The state, though, has recently implemented a new customary in that specialty plates contingency have during slightest 200 sales, so some-more than 70 are on a chopping block. Florida has a identical routine in place, nonetheless a threshold is most aloft – an normal of 1,000 plates sole over 12 months. Those that tumble underneath that threshold will be retired, nonetheless a 2014 law upheld by a Florida Legislature gives dual such plates — Hispanic Achievers and St. Johns River — a two-year stay of execution so to speak.


Two of a state’s existent plates are being redesigned and have new names.

As of Jul 1, 2014, a Sportsmen’s National Land Trust specialty image changes becomes a Wildlife Foundation of Florida and a Catch Me, Release Me specialty plate, that facilities a Guy Harvey painting, changes to Protect Our Oceans.

Two of a specialty tags authorized by a 2013 Legislature still sojourn distant from a 1,000 preorder aim before a Department of Highway Safety and Motor Vehicles will start producing them for sale. As of Jun 2, 2014, a website (http://www.flhsmv.gov/specialtytags/PreSaleData.html) lists a due American Legion image with 116 presales and a due Big Brothers Big Sisters image with 92. Both plates are in a two-year probationary duration in that they contingency beget 1,000 preorders. That duration ends Jun 30, 2015.

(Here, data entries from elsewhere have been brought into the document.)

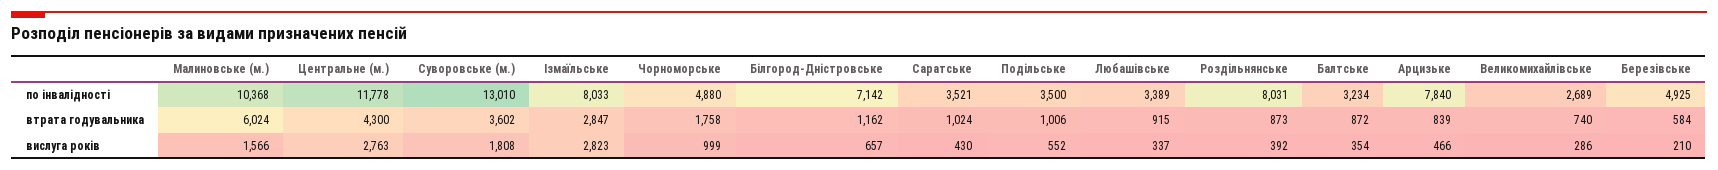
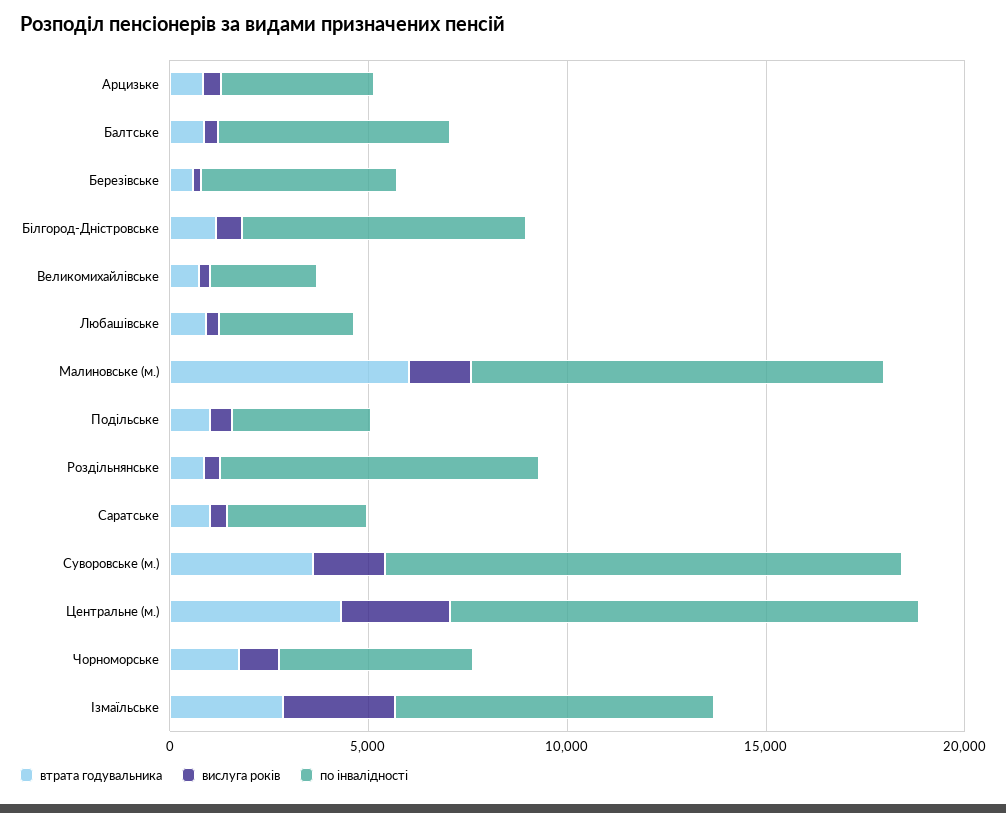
  {
    "по інвалідності": {
      "Малиновське (м.)": 10368,
      "Центральне (м.)": 11778,
      "Суворовське (м.)": 13010,
      "Ізмаїльське": 8033,
      "Чорноморське": 4880,
      "Білгород-Дністровське": 7142,
      "Саратське": 3521,
      "Подільське": 3500,
      "Любашівське": 3389,
      "Роздільнянське": 8031,
-     "Балтське": 3234,
+     "Балтське": 6000,
-     "Арцизьке": 7840,
+     "Арцизьке": 4000,
      "Великомихайлівське": 2689,
      "Березівське": 4925
    },
    "втрата годувальника": {
      "Малиновське (м.)": 6024,
      "Центральне (м.)": 4300,
      "Суворовське (м.)": 3602,
      "Ізмаїльське": 2847,
      "Чорноморське": 1758,
      "Білгород-Дністровське": 1162,
      "Саратське": 1024,
      "Подільське": 1006,
      "Любашівське": 915,
      "Роздільнянське": 873,
      "Балтське": 872,
      "Арцизьке": 839,
      "Великомихайлівське": 740,
      "Березівське": 584
    },
    "вислуга років": {
      "Малиновське (м.)": 1566,
      "Центральне (м.)": 2763,
      "Суворовське (м.)": 1808,
      "Ізмаїльське": 2823,
      "Чорноморське": 999,
      "Білгород-Дністровське": 657,
      "Саратське": 430,
      "Подільське": 552,
      "Любашівське": 337,
      "Роздільнянське": 392,
      "Балтське": 354,
      "Арцизьке": 466,
      "Великомихайлівське": 286,
      "Березівське": 210
    }
  }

Two of 2013′s authorized plates reached a threshold progressing this year and are accessible for sale. Those are a plates for a Freemasons and for Lauren’s Kids, that helps lift recognition of child victims of passionate abuse.

The 4 new plates authorized by a Legislature this year began their two-year presale duration on Jul 1, 2014. They have until Jun 30, 2016 to strech a 1,000 presale threshold. There is no presale date nonetheless for those 4 plates, that are for Fallen Law Enforcement Officers, a Florida Sheriffs Association, Keiser University and Moffitt Cancer Center.